Supplied information:
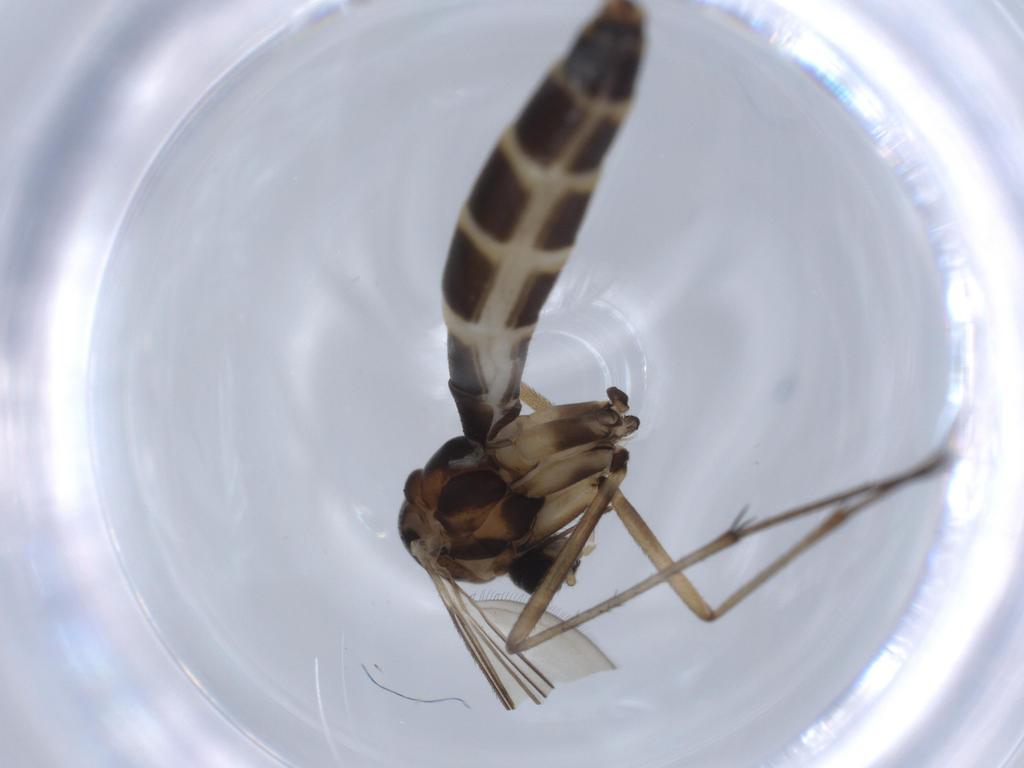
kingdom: Animalia
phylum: Arthropoda
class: Insecta
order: Diptera
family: Mycetophilidae
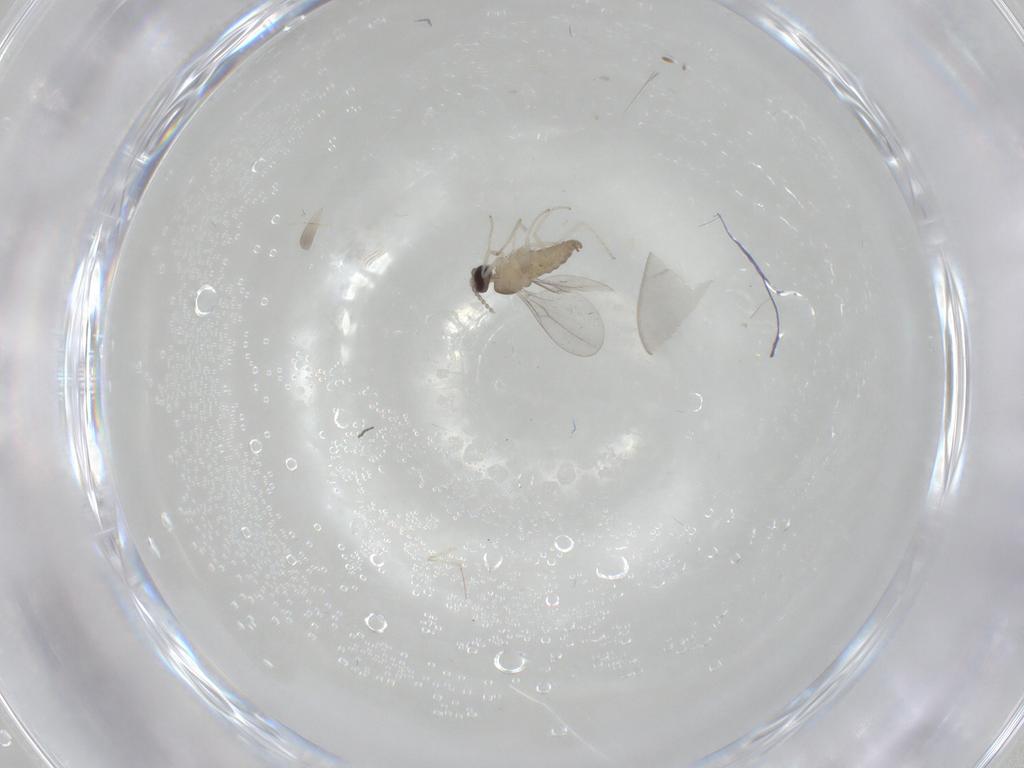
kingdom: Animalia
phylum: Arthropoda
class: Insecta
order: Diptera
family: Cecidomyiidae
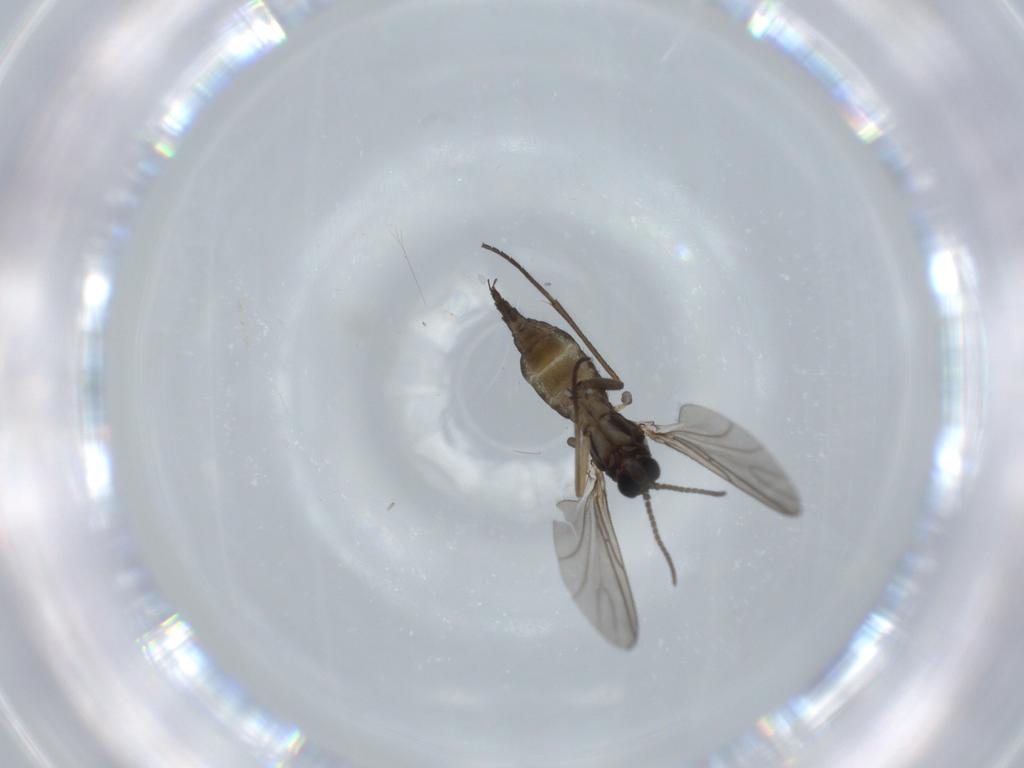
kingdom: Animalia
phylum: Arthropoda
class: Insecta
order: Diptera
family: Sciaridae
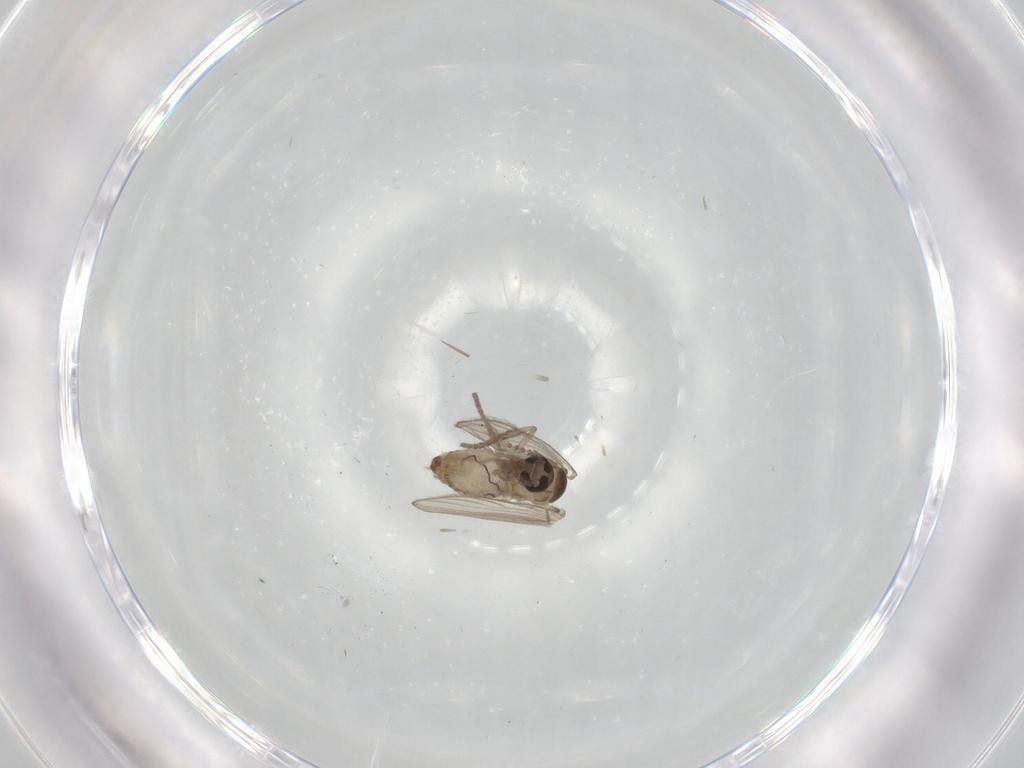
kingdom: Animalia
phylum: Arthropoda
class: Insecta
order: Diptera
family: Psychodidae
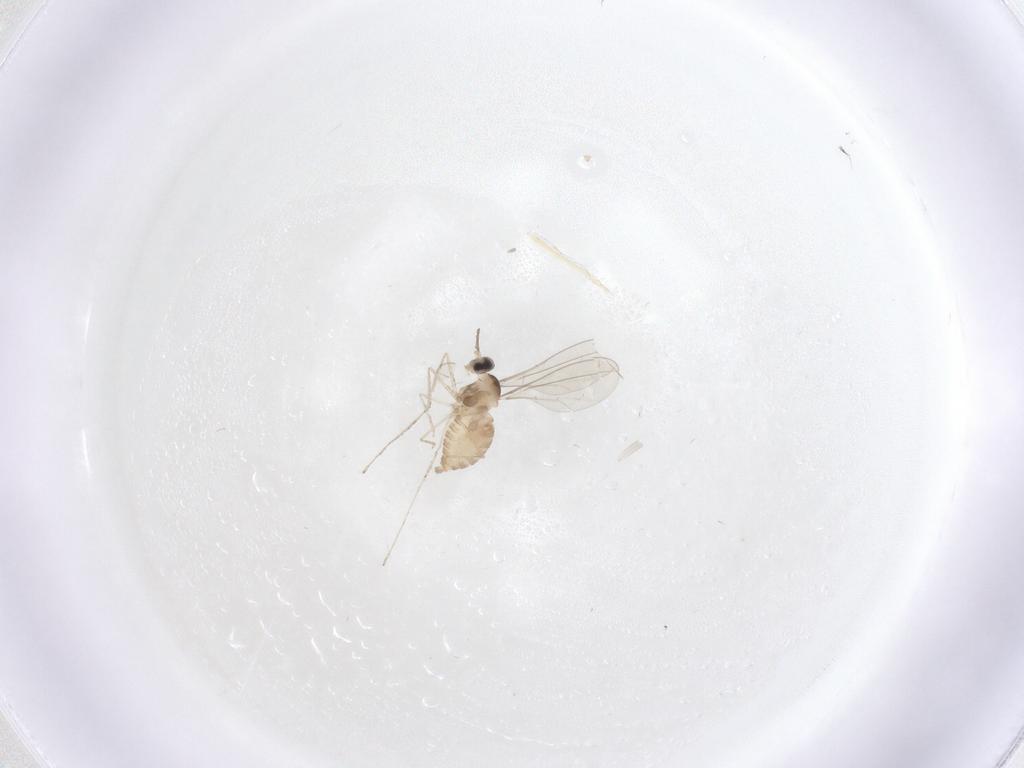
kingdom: Animalia
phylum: Arthropoda
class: Insecta
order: Diptera
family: Cecidomyiidae
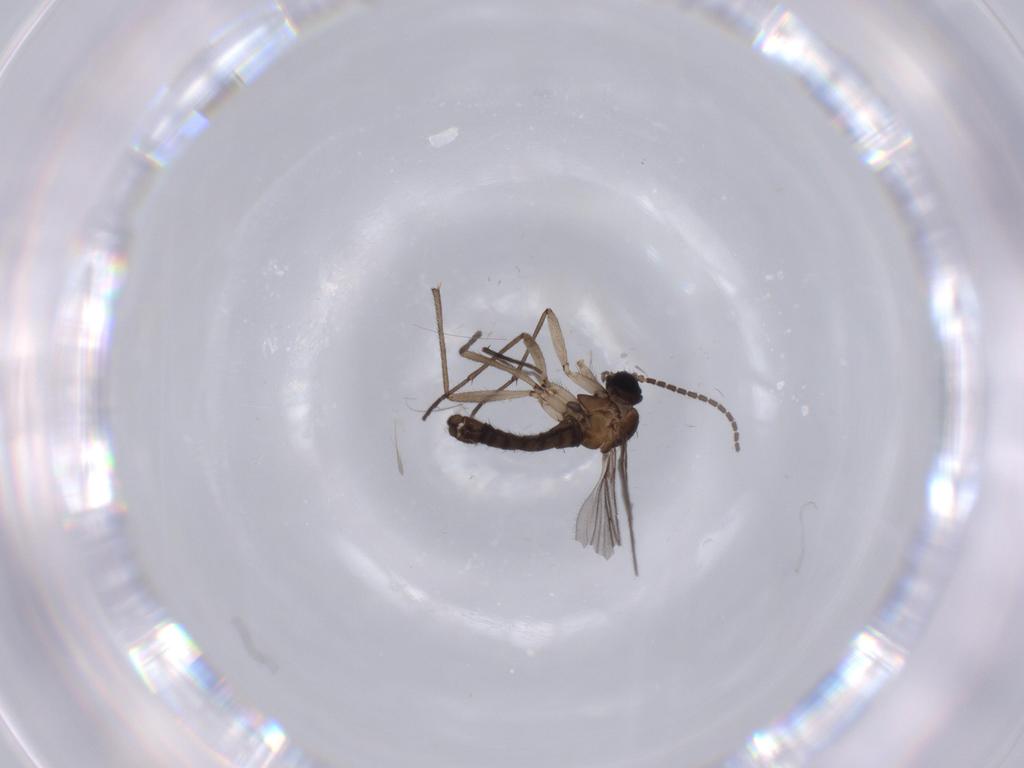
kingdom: Animalia
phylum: Arthropoda
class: Insecta
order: Diptera
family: Sciaridae
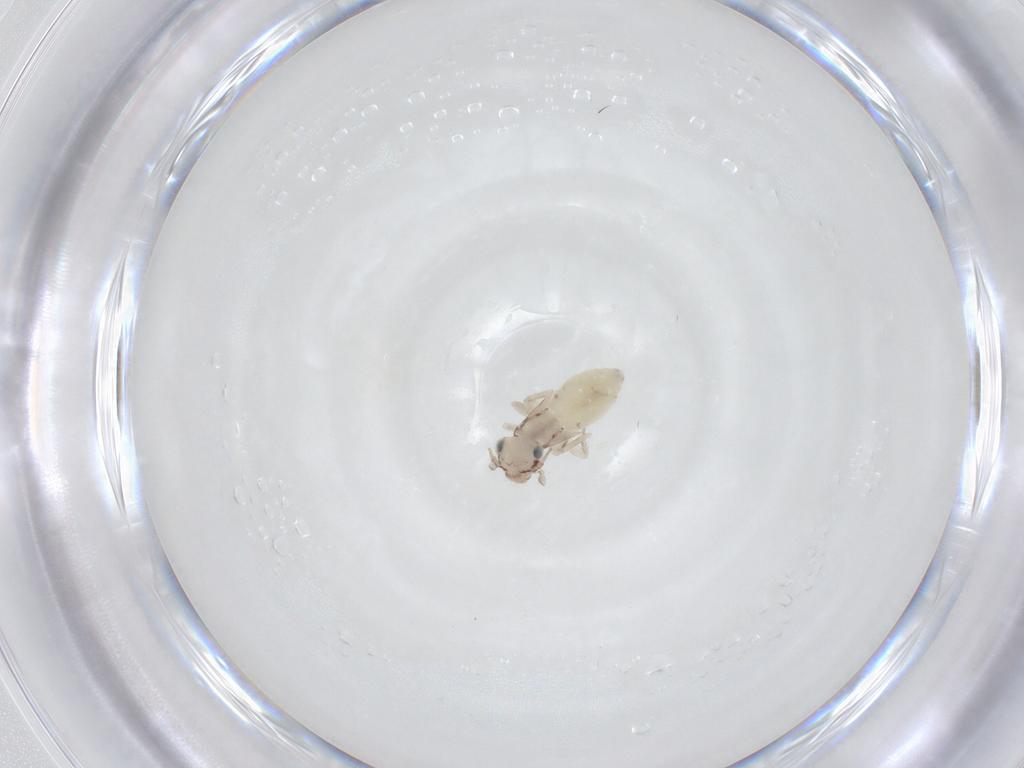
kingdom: Animalia
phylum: Arthropoda
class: Insecta
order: Psocodea
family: Lepidopsocidae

What is needed: Return every classification line of the items above verbatim, leaving the pictures out.

Solution to this task:
kingdom: Animalia
phylum: Arthropoda
class: Insecta
order: Diptera
family: Mycetophilidae
kingdom: Animalia
phylum: Arthropoda
class: Insecta
order: Diptera
family: Cecidomyiidae
kingdom: Animalia
phylum: Arthropoda
class: Insecta
order: Diptera
family: Sciaridae
kingdom: Animalia
phylum: Arthropoda
class: Insecta
order: Diptera
family: Psychodidae
kingdom: Animalia
phylum: Arthropoda
class: Insecta
order: Diptera
family: Cecidomyiidae
kingdom: Animalia
phylum: Arthropoda
class: Insecta
order: Diptera
family: Sciaridae
kingdom: Animalia
phylum: Arthropoda
class: Insecta
order: Psocodea
family: Lepidopsocidae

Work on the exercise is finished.